La suite de mon expérience africaine m’apprit néanmoins que mon angélisme devait s’armer d’une dose de réalisme. Les différentes tentatives de vol du personnel local étaient bien réelles et même fréquentes. Et si je les interprétais différemment que la majorité des expatriés, étant plus détaché de l’organisation et de ses aspirations que ne l’étaient la plupart d’entre eux, il n’en demeurait pas moins que nous devions composer avec cette réalité. Mon engagement futur dans l’humanitaire me permettra de clarifier cette question sur laquelle nous reviendrons plus tard.

Ajoutons quand même ici, pour nuancer ce qui est dit plus haut, que la mission et le type de travail inhérent aux organisations humanitaires sont propices à ce type de méfiance et de distance envers les locaux. Dès ce premier briefing par exemple, on m’expliqua qu’afin d’éviter une trop grande proximité avec les logiques et les façons de faires locales - qui sont souvent corrompues et violentes - MSF demande qu’un expatrié ne reste jamais plus de 2 ans au même endroit, la durée moyenne de la plupart des contrats étant d’environ 6 mois. On m’expliqua qu’au-delà de 2 ans de présence dans un pays, cela nous rend très familier avec ce dernier et nous fait accepter et prendre comme allant de soi des situations qui devraient plutôt nous

indigner. Afin de garder l’indignation humanitaire pure et libre de « valeurs locales », l’organisation préconise ainsi une certaine distance d’avec les locaux.
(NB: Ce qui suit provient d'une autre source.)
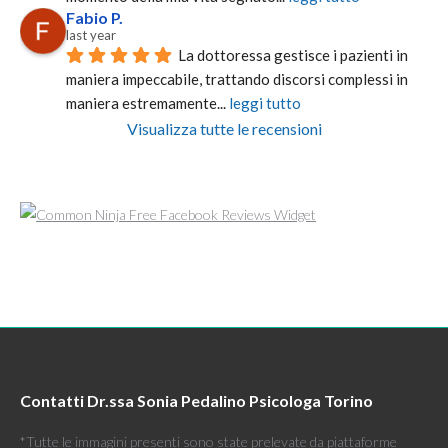
Fabio P.
last year
La dottoressa gestisce i pazienti in 
maniera impeccabile, trattando discorsi complessi in 
maniera estremamente
... 
leggi tutto
Visualizza tutte le recensioni
Free Facebook Reviews Widget
Contatti Dr.ssa Sonia Pedalino Psicologa Torino
*Tutte le immagini presenti sono state prelevate da piattaforme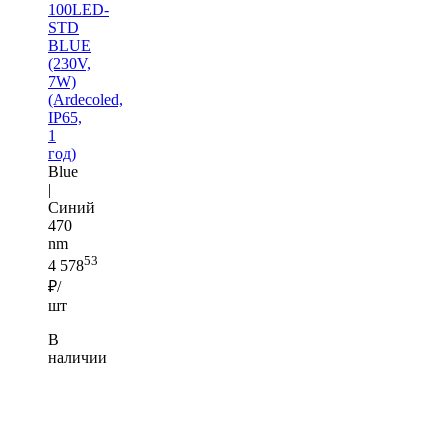
100LED-
STD
BLUE
(230V,
7W)
(Ardecoled,
IP65,
1
год)
Blue
|
Синий
470
nm
53
4 578
₽/
шт
В
наличии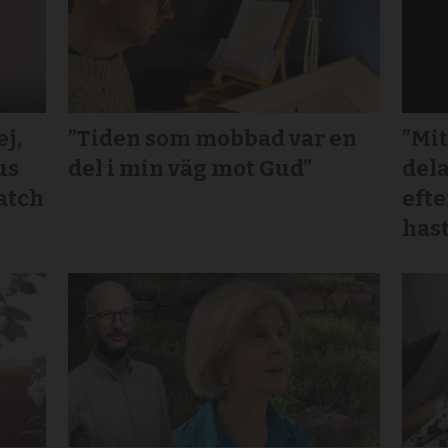
j,
”Tiden som mobbad var en
”Mit
us
del i min väg mot Gud”
dela
atch
efte
hast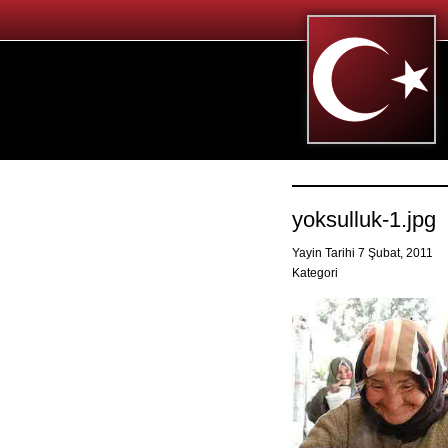
yoksulluk-1.jpg
Yayin Tarihi 7 Şubat, 2011
Kategori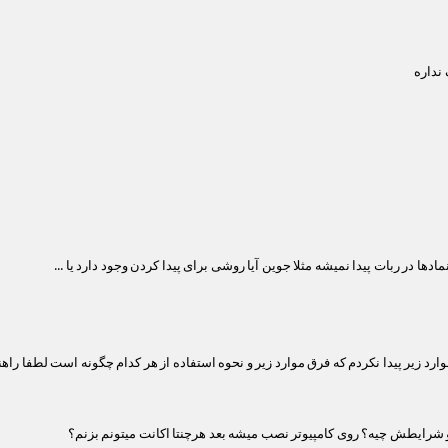
نداره
ها در ربات پیدا نمیشه مثلا جوین آیا روشی برای پیدا کردن وجود دارد یا ...
د زیر پیدا نکردم که فرق موارد زیر و نحوه استفاده از هر کدام چگونه است لطفا راهن
شرایطش چیه؟ روی کامپیوتر نصب میشه بعد هرچنتا اکانت میتونم بزنم؟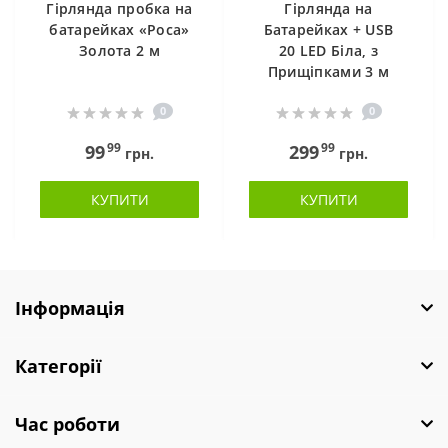
Гірлянда пробка на
Гірлянда на
батарейках «Роса»
Батарейках + USB
Золота 2 м
20 LED Біла, з
Прищіпками 3 м
0
0
99
99
99
299
грн.
грн.
КУПИТИ
КУПИТИ
Інформація
Категорії
Час роботи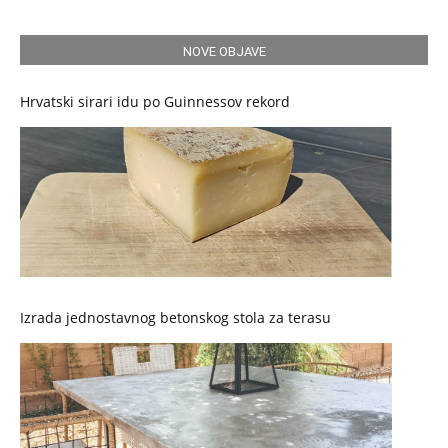
NOVE OBJAVE
Hrvatski sirari idu po Guinnessov rekord
Izrada jednostavnog betonskog stola za terasu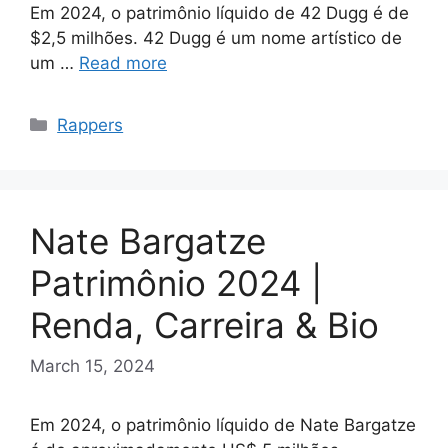
Em 2024, o patrimônio líquido de 42 Dugg é de
$2,5 milhões. 42 Dugg é um nome artístico de
um …
Read more
Categories
Rappers
Nate Bargatze
Patrimônio 2024 |
Renda, Carreira & Bio
March 15, 2024
Em 2024, o patrimônio líquido de Nate Bargatze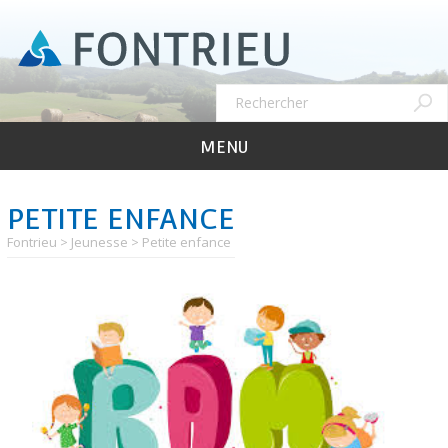
Aller
au
contenu
principal
Recher
Rechercher
MENU
PETITE ENFANCE
Fontrieu
Jeunesse
Petite enfance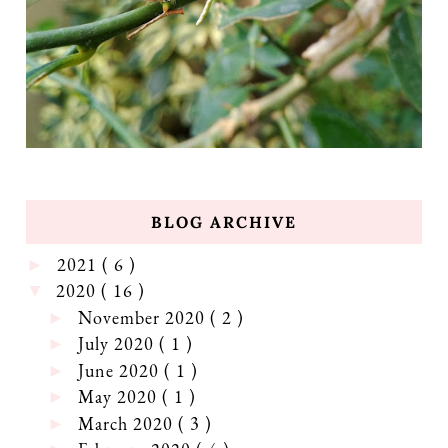
BLOG ARCHIVE
2021
( 6 )
►
2020
( 16 )
▼
November 2020
( 2 )
►
July 2020
( 1 )
►
June 2020
( 1 )
►
May 2020
( 1 )
►
March 2020
( 3 )
►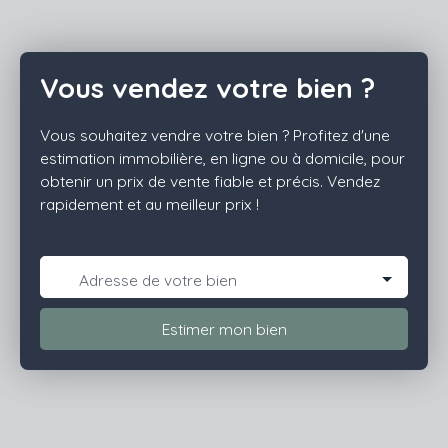
cette maison de plain-
pied de 139,66 m² offre
un cadre de vie
Vous vendez votre bien ?
privilégié sur une
parcelle de 2 345 m².
Vous souhaitez vendre votre bien ? Profitez d'une
Ici, les espaces
estimation immobilière, en ligne ou à domicile, pour
respirent, la lumière
obtenir un prix de vente fiable et précis. Vendez
s'invite
rapidement et au meilleur prix !
généreusement et la
nature est
omniprésente. Dès
l'entrée, la pièce de vie
Adresse de votre bien
séduit par ses beaux
volumes et sa
Estimer mon bien
luminosité. Ouverte sur
la cuisine, elle devient
le cœur de la maison,
un lieu propice aux
moments de partage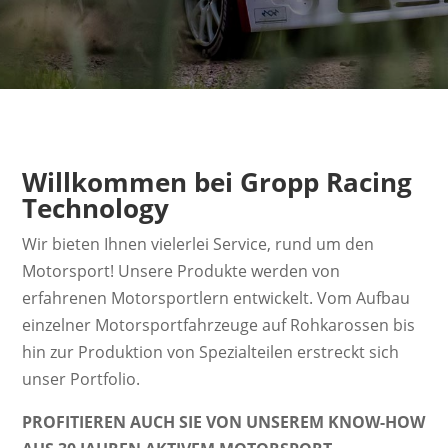
Willkommen bei Gropp Racing
Technology
Wir bieten Ihnen vielerlei Service, rund um den
Motorsport! Unsere Produkte werden von
erfahrenen Motorsportlern entwickelt. Vom Aufbau
einzelner Motorsportfahrzeuge auf Rohkarossen bis
hin zur Produktion von Spezialteilen erstreckt sich
unser Portfolio.
PROFITIEREN AUCH SIE VON UNSEREM KNOW-HOW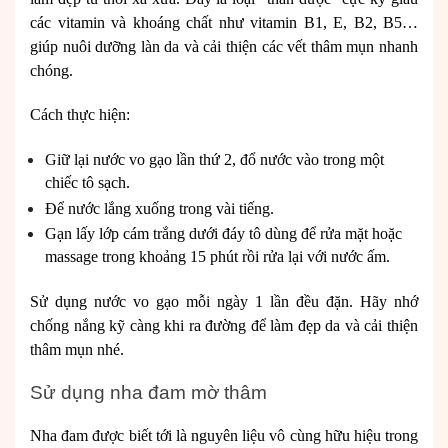
các vitamin và khoáng chất như vitamin B1, E, B2, B5…
giúp nuôi dưỡng làn da và cải thiện các vết thâm mụn nhanh
chóng.
Cách thực hiện:
Giữ lại nước vo gạo lần thứ 2, đổ nước vào trong một
chiếc tô sạch.
Để nước lắng xuống trong vài tiếng.
Gạn lấy lớp cám trắng dưới đáy tô dùng để rửa mặt hoặc
massage trong khoảng 15 phút rồi rửa lại với nước ấm.
Sử dụng nước vo gạo mỗi ngày 1 lần đều đặn. Hãy nhớ
chống nắng kỹ càng khi ra đường để làm đẹp da và cải thiện
thâm mụn nhé.
Sử dụng nha đam mờ thâm
Nha đam được biết tới là nguyên liệu vô cùng hữu hiệu trong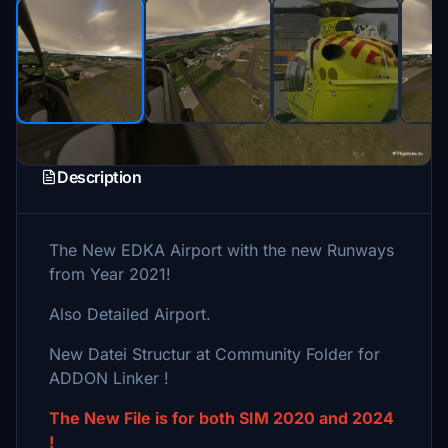
Description
The New EDKA Airport with the new Runways
from Year 2021!
Also Detailed Airport.
New Datei Structur at Community Folder for
ADDON Linker !
The New File is for both SIM 2020 and 2024
!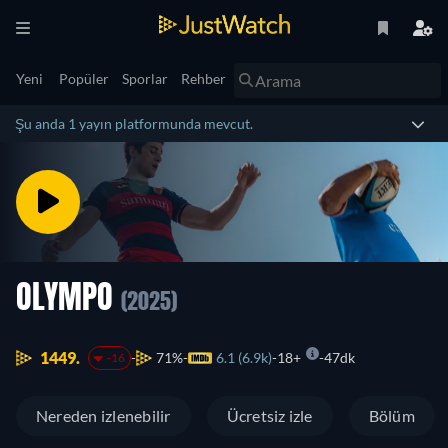
Yeni
Popüler
Sporlar
Rehber
Şu anda 1 yayın platformunda mevcut.
OLYMPO
(2025)
1449.
71%
6.1 (6.9k)
18+
47dk
-16
Nereden izlenebilir
Ücretsiz izle
Bölüm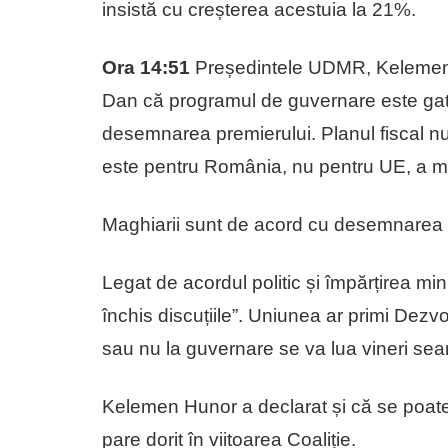
insistă cu creșterea acestuia la 21%.
Ora 14:51
Președintele UDMR, Kelemen H
Dan că programul de guvernare este gata,
desemnarea premierului. Planul fiscal nu 
este pentru România, nu pentru UE, a ma
Maghiarii sunt de acord cu desemnarea lui
Legat de acordul politic și împărțirea m
închis discuțiile”. Uniunea ar primi Dezvol
sau nu la guvernare se va lua vineri sear
Kelemen Hunor a declarat și că se poat
pare dorit în viitoarea Coaliție.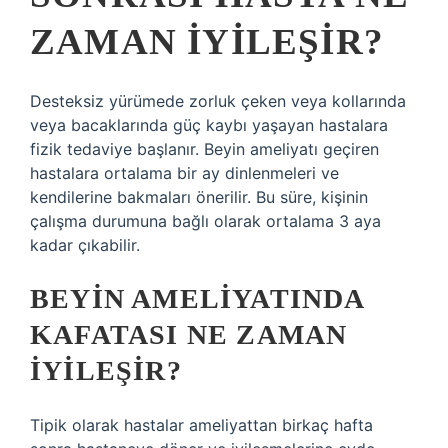
ZAMAN IYILEŞIR?
Desteksiz yürümede zorluk çeken veya kollarında
veya bacaklarında güç kaybı yaşayan hastalara
fizik tedaviye başlanır. Beyin ameliyatı geçiren
hastalara ortalama bir ay dinlenmeleri ve
kendilerine bakmaları önerilir. Bu süre, kişinin
çalışma durumuna bağlı olarak ortalama 3 aya
kadar çıkabilir.
BEYIN AMELIYATINDA
KAFATASI NE ZAMAN
IYILEŞIR?
Tipik olarak hastalar ameliyattan birkaç hafta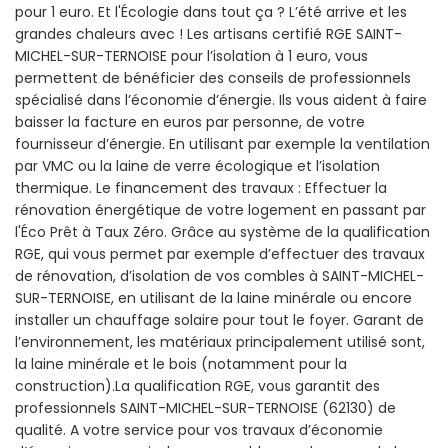
pour 1 euro. Et l'Écologie dans tout ça ? L’été arrive et les
grandes chaleurs avec ! Les artisans certifié RGE SAINT-
MICHEL-SUR-TERNOISE pour l’isolation à 1 euro, vous
permettent de bénéficier des conseils de professionnels
spécialisé dans l’économie d’énergie. Ils vous aident à faire
baisser la facture en euros par personne, de votre
fournisseur d’énergie. En utilisant par exemple la ventilation
par VMC ou la laine de verre écologique et l’isolation
thermique. Le financement des travaux : Effectuer la
rénovation énergétique de votre logement en passant par
l'Éco Prêt à Taux Zéro. Grâce au système de la qualification
RGE, qui vous permet par exemple d’effectuer des travaux
de rénovation, d’isolation de vos combles à SAINT-MICHEL-
SUR-TERNOISE, en utilisant de la laine minérale ou encore
installer un chauffage solaire pour tout le foyer. Garant de
l’environnement, les matériaux principalement utilisé sont,
la laine minérale et le bois (notamment pour la
construction).La qualification RGE, vous garantit des
professionnels SAINT-MICHEL-SUR-TERNOISE (62130) de
qualité. A votre service pour vos travaux d’économie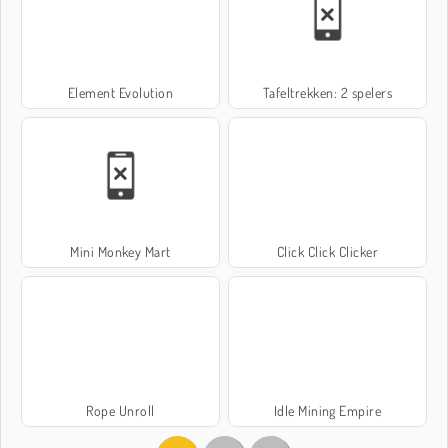
Element Evolution
Tafeltrekken: 2 spelers
Mini Monkey Mart
Click Click Clicker
Rope Unroll
Idle Mining Empire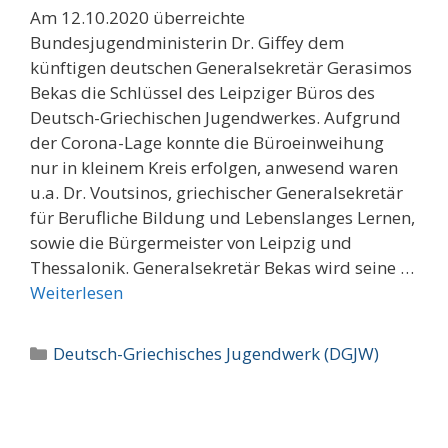
Am 12.10.2020 überreichte
Bundesjugendministerin Dr. Giffey dem
künftigen deutschen Generalsekretär Gerasimos
Bekas die Schlüssel des Leipziger Büros des
Deutsch-Griechischen Jugendwerkes. Aufgrund
der Corona-Lage konnte die Büroeinweihung
nur in kleinem Kreis erfolgen, anwesend waren
u.a. Dr. Voutsinos, griechischer Generalsekretär
für Berufliche Bildung und Lebenslanges Lernen,
sowie die Bürgermeister von Leipzig und
Thessalonik. Generalsekretär Bekas wird seine …
Weiterlesen
Kategorien
Deutsch-Griechisches Jugendwerk (DGJW)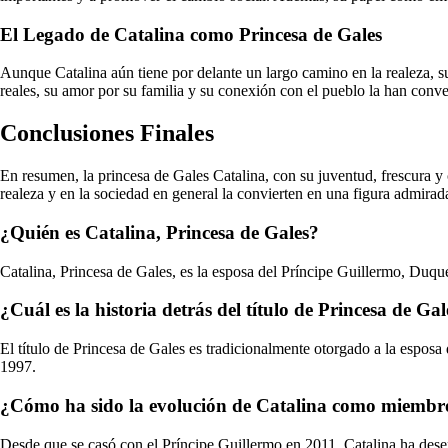
El Legado de Catalina como Princesa de Gales
Aunque Catalina aún tiene por delante un largo camino en la realeza, 
reales, su amor por su familia y su conexión con el pueblo la han conv
Conclusiones Finales
En resumen, la princesa de Gales Catalina, con su juventud, frescura 
realeza y en la sociedad en general la convierten en una figura admirad
¿Quién es Catalina, Princesa de Gales?
Catalina, Princesa de Gales, es la esposa del Príncipe Guillermo, Duq
¿Cuál es la historia detrás del título de Princesa de Gal
El título de Princesa de Gales es tradicionalmente otorgado a la esposa 
1997.
¿Cómo ha sido la evolución de Catalina como miembro d
Desde que se casó con el Príncipe Guillermo en 2011, Catalina ha desemp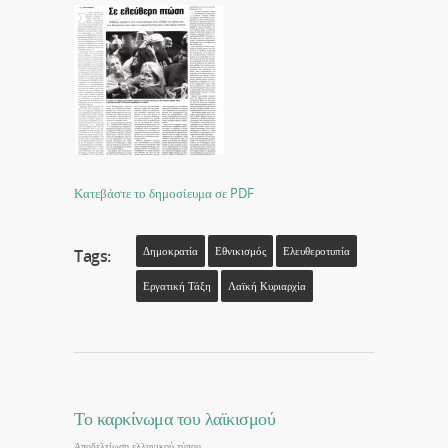
Κατεβάστε το δημοσίευμα σε PDF
Δημοκρατία
Εθνικισμός
Ελευθεροτυπία
Tags:
Εργατική Τάξη
Λαϊκή Κυριαρχία
Το καρκίνωμα του λαϊκισμού
Αποδελτίωση ελληνικού τύπου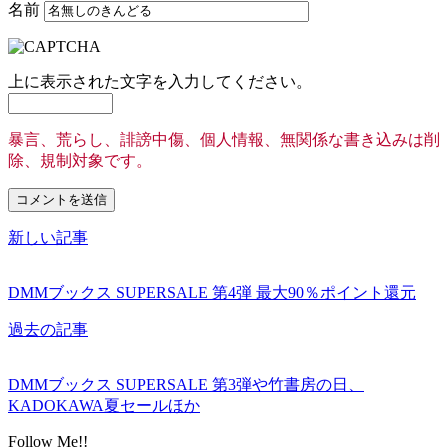
名前
上に表示された文字を入力してください。
暴言、荒らし、誹謗中傷、個人情報、無関係な書き込みは削
除、規制対象です。
新しい記事
DMMブックス SUPERSALE 第4弾 最大90％ポイント還元
過去の記事
DMMブックス SUPERSALE 第3弾や竹書房の日、
KADOKAWA夏セールほか
Follow Me!!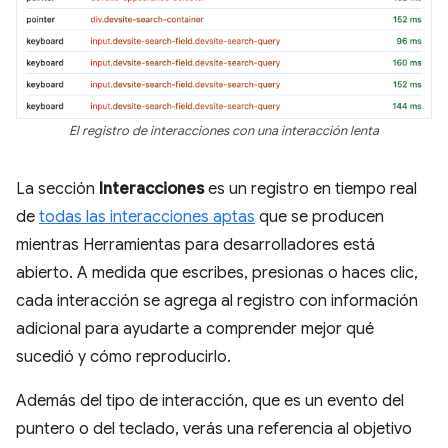
El registro de interacciones con una interacción lenta
La sección
Interacciones
es un registro en tiempo real
de
todas las interacciones aptas
que se producen
mientras Herramientas para desarrolladores está
abierto. A medida que escribes, presionas o haces clic,
cada interacción se agrega al registro con información
adicional para ayudarte a comprender mejor qué
sucedió y cómo reproducirlo.
Además del tipo de interacción, que es un evento del
puntero o del teclado, verás una referencia al objetivo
À cela s’ajoute le fait que les interventions en contexte de guerre se déroulent la plupart du temps en milieux hautement politiques, où la distinction amis/ennemis est portée à son paroxysme. Toute une tradition humanitaire voit donc logiquement dans l’extériorité au contexte, la condition même d’une action impartiale et neutre de la part des secouristes. En ce sens, la distance d’avec les populations locales est en quelque sorte inscrite dans « l’ADN » humanitaire et constitutive de sa manière de se déployer dans le monde. Cela, nous le comprenons tous dès les premiers moments de vie en projet humanitaire, ne serait-ce que par la distance physique rencontrée dès les premières journées de missions (quartiers résidentiels luxueux, restaurants dispendieux, etc.).

Les arguments avancés pour justifier la séparation expatriés/locaux me convainquit par leur logique. Il est vrai par exemple que l’on s’habitue rapidement à des situations qui, vues d’Europe ou d’Amérique du Nord, sont très violentes ou inacceptables. Il est vrai aussi qu’une distinction claire entre secouristes et locaux participe de l’aspiration à la neutralité, sans laquelle il serait difficile d’évoluer dans les contextes de guerres. Mais je gardai spontanément une aversion quant à la distance que prenait l’organisation d’avec les populations locales. L’impression prégnante que nous étions en mission pour l’humanitaire, et non pas pour les populations aidées, m’habita dès le départ. D’autant plus que ce que je voyais autour de moi après ces quelques jours dans le pays ne correspondait pas du tout à l’image que renvoyaient les expatriés expérimentés que je côtoyais.

Je me retrouvais en effet au Zaïre, dans un pays au niveau de sécurité important, qu’on me disait proche de la guerre civile, travaillant pour une organisation humanitaire d’urgence, dans une ambiance où le rire, les danses, la spontanéité et les fêtes me paraissaient à première vue beaucoup plus joyeuses et agréables, voire « paisibles » que ne pouvait l’être, par exemple, le hall d’entrée du bureau de MSF à Paris.